Murat Ozturk, Shuhei Sugai, Sergiusz Wesolowski, Luiz Irber
Determination of all 'control' samples in public repositories of genomic data.
- No clear SRA metadata format guidelines.
- Notoriously non-standard metadata as a result.
- Control-informative fields are especially sparse (treatment, disease, tumor, affection_status)
Automate process of aggregating samples into comparable DataSets.
A DataSet represents a curated collection of biologically and statistically comparable GEO Samples and forms the basis of GEO's suite of data display and analysis tools.
DataSet curation is manual and backlogged.
NGS experiments should be comparable
- Platforms are machine specific, results should not be machine specific
- We group by Series_type, which is a categorical variable
- Focus on type "expression profiling by high throughput sequencing"
- Apis mellifera"[porgn:__txid7460]"
- Expression profiling by high throughput sequencing
- 735 Samples (70 Series)
- Same Platform
- Same organism
- Same experiment type
- Same calibration (hopefully)
Even though the search specified full species name, the samples that we have found span 9 different tax-ids
- none of the Apis mellifera samples had structured expression data.
- It turns out, GEO does not have a standard for submitting high throughput sequencing data.
- Raw data is deposited to SRA and any processed data is included in 'supplementary data' in free format.
We seem to have indepently discovered what is in the GEO FAQ:
Processed sequence data files: GEO hosts processed sequence data files, which are linked at the bottom of Sample and/or Series records as supplementary files.
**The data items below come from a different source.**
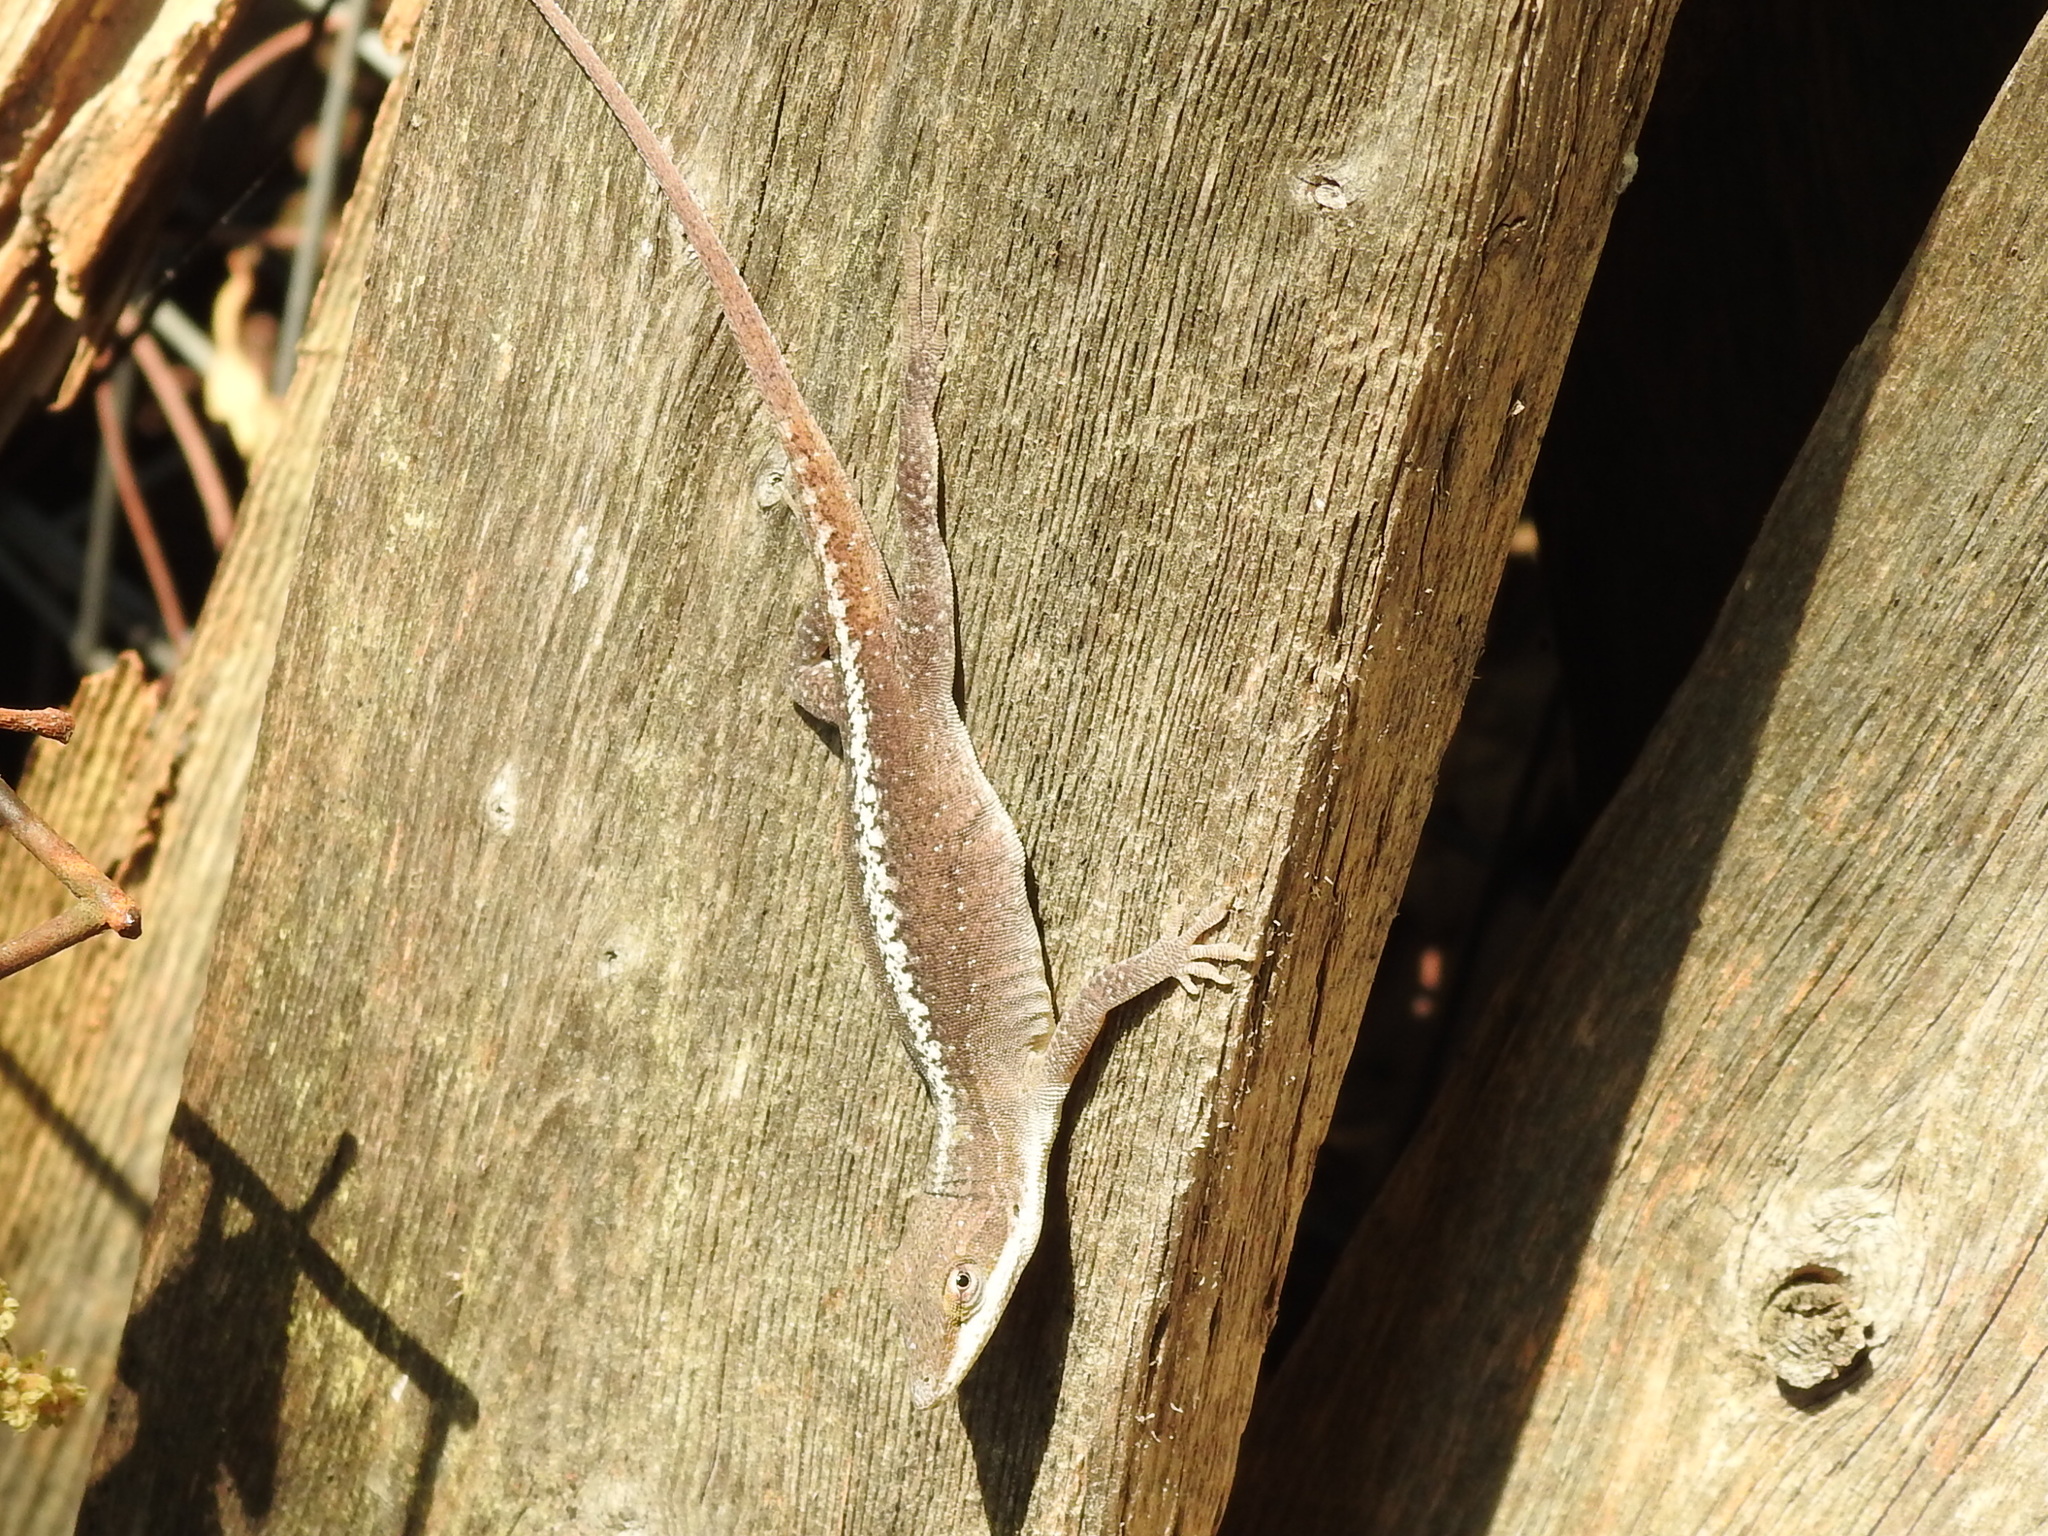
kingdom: Animalia
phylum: Chordata
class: Squamata
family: Dactyloidae
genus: Anolis
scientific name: Anolis carolinensis
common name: Green anole
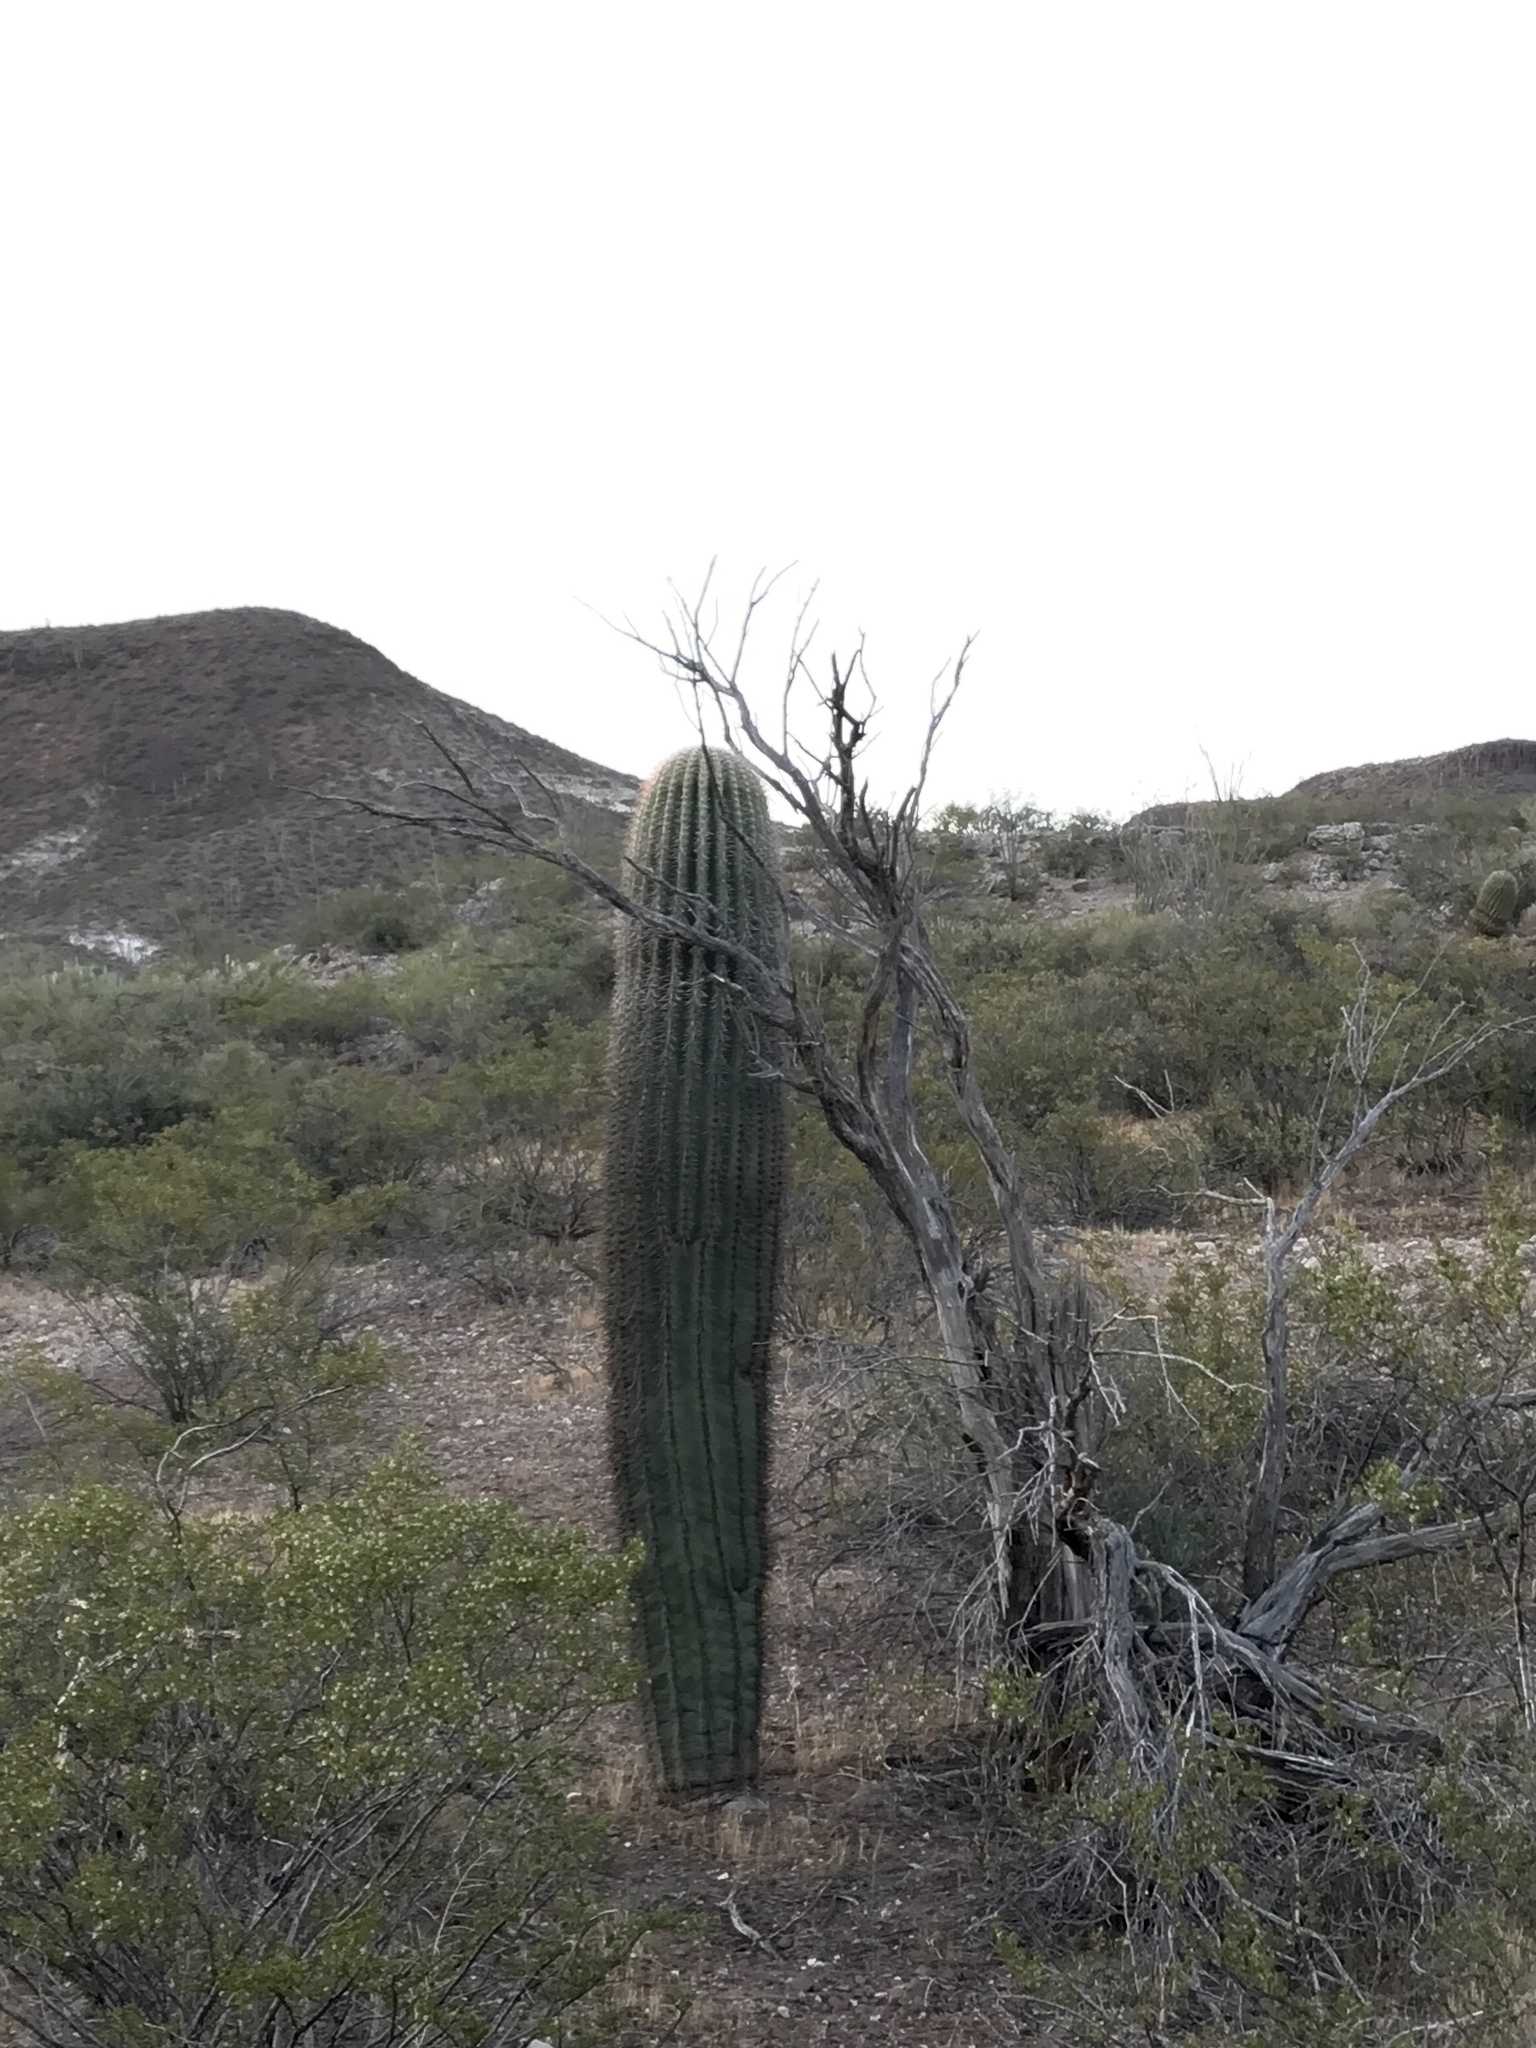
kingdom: Plantae
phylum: Tracheophyta
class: Magnoliopsida
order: Caryophyllales
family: Cactaceae
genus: Carnegiea
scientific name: Carnegiea gigantea
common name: Saguaro
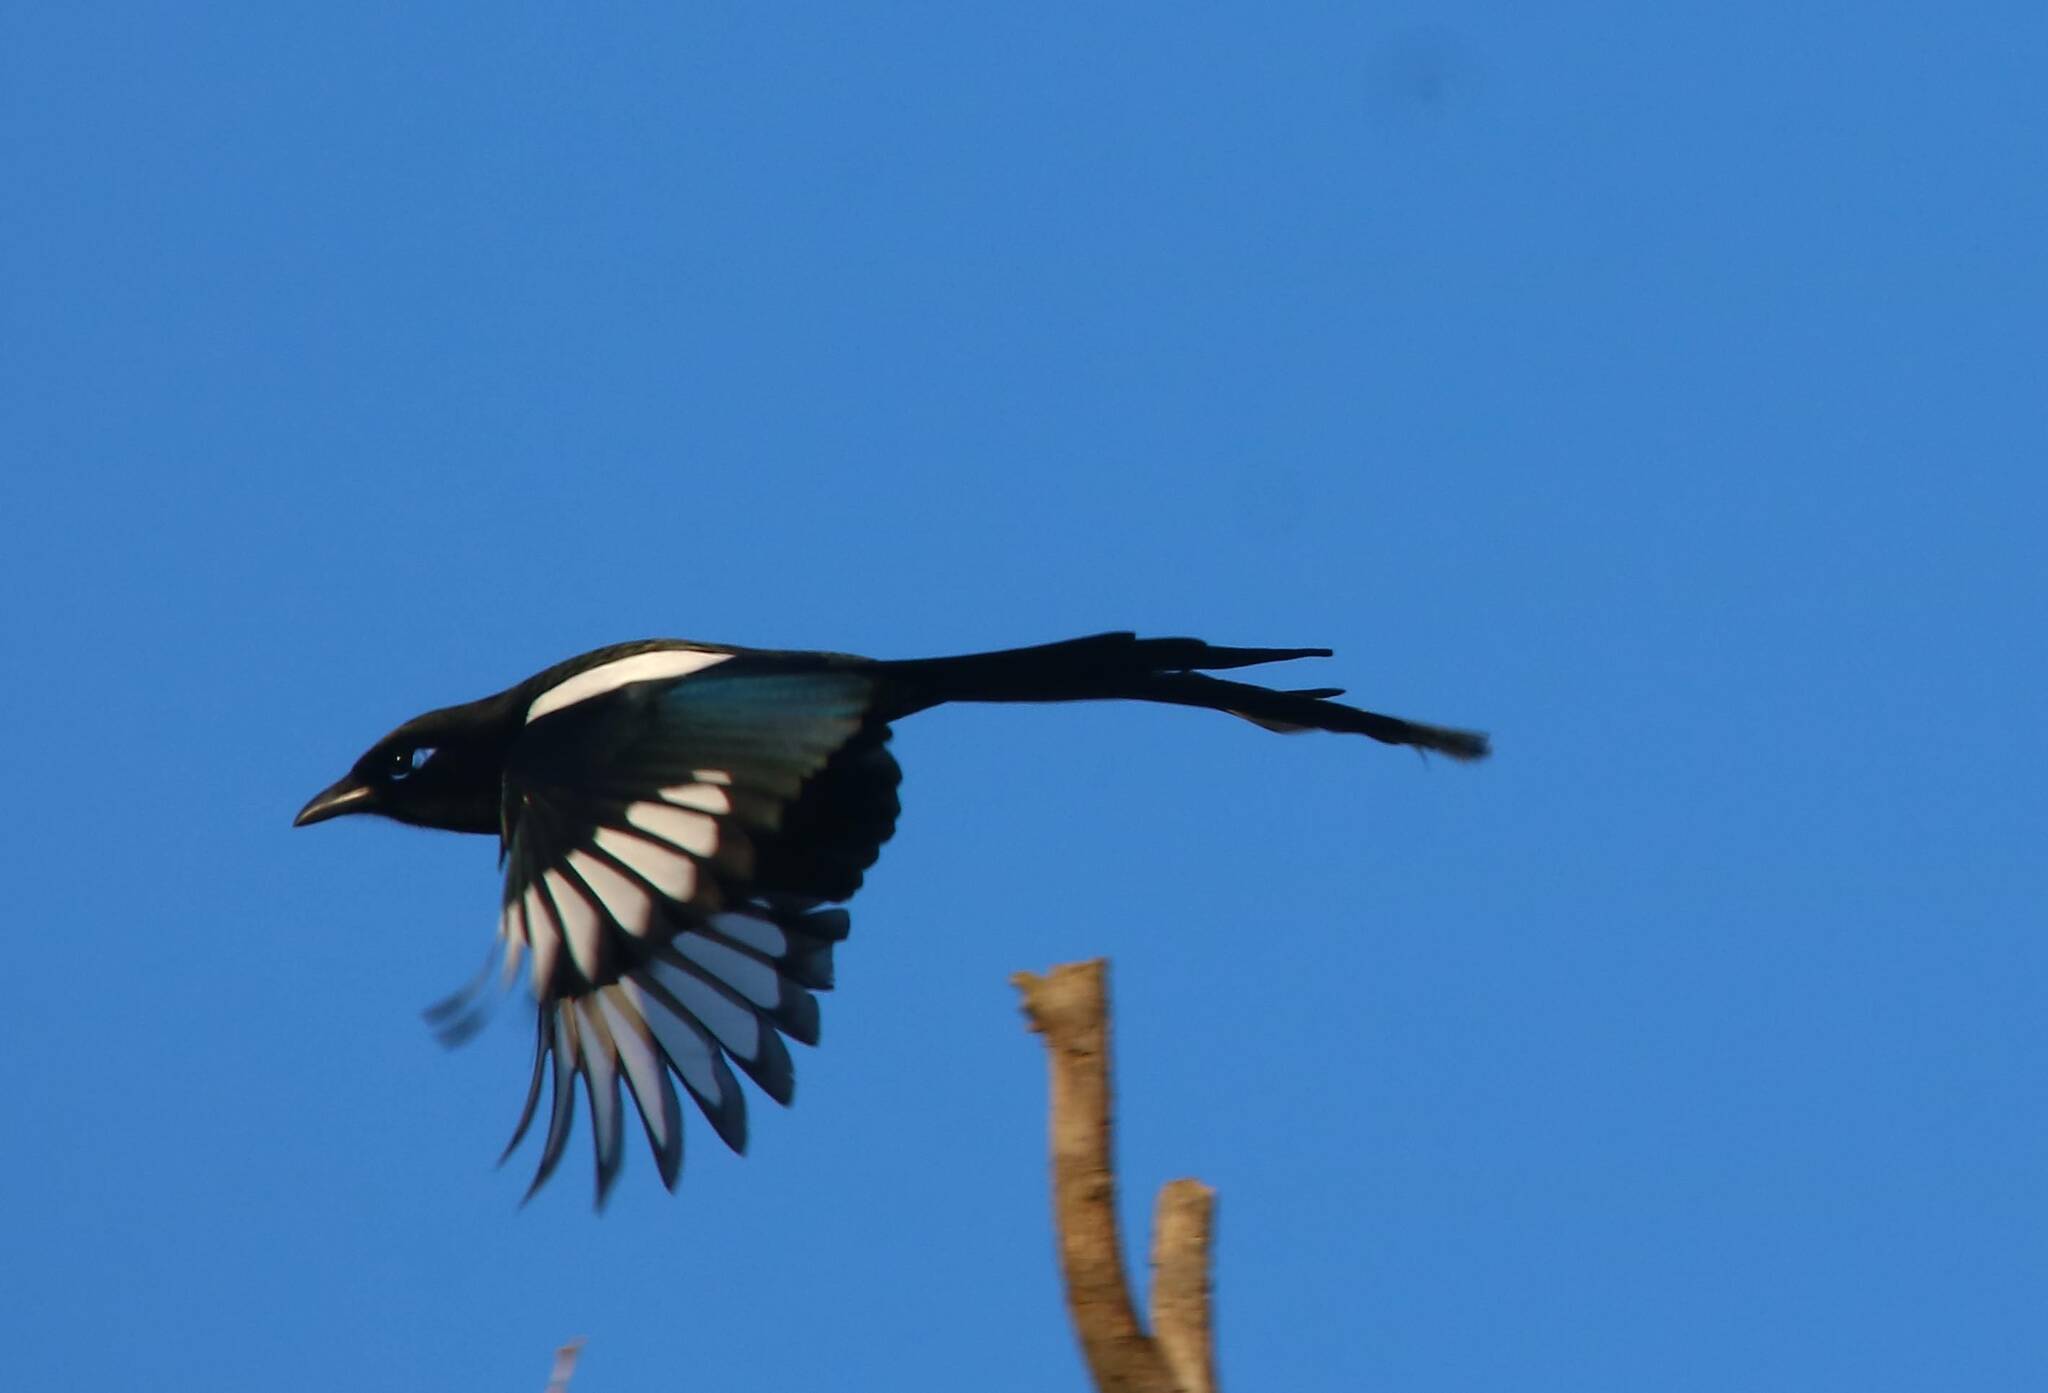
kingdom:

Requirements for processed data files are not yet fully standardized and will depend on the nature of the study, but data typically include genome tracks or expression counts.
('CM000063FS008065472', 3),
('CH877218FS000002636', 3),
('CM000059FS001816901', 3),
('CM000063FS006342682', 3),
Our struggles indicate that the problem exists and current data repositories have strucutre far from perfect. To enable the full potential of such resources there must be a reliable way of searching and grouping the samples based on the metadata.
- Enforce more strict rules on sample submission format with reliable metadata
- Build a metadata search engine capable of identifying potential mislabling and inconsistencies in the submissions
- Finally build a sample assembler that will allow the used to find "closest" match control samples for his/her experiment.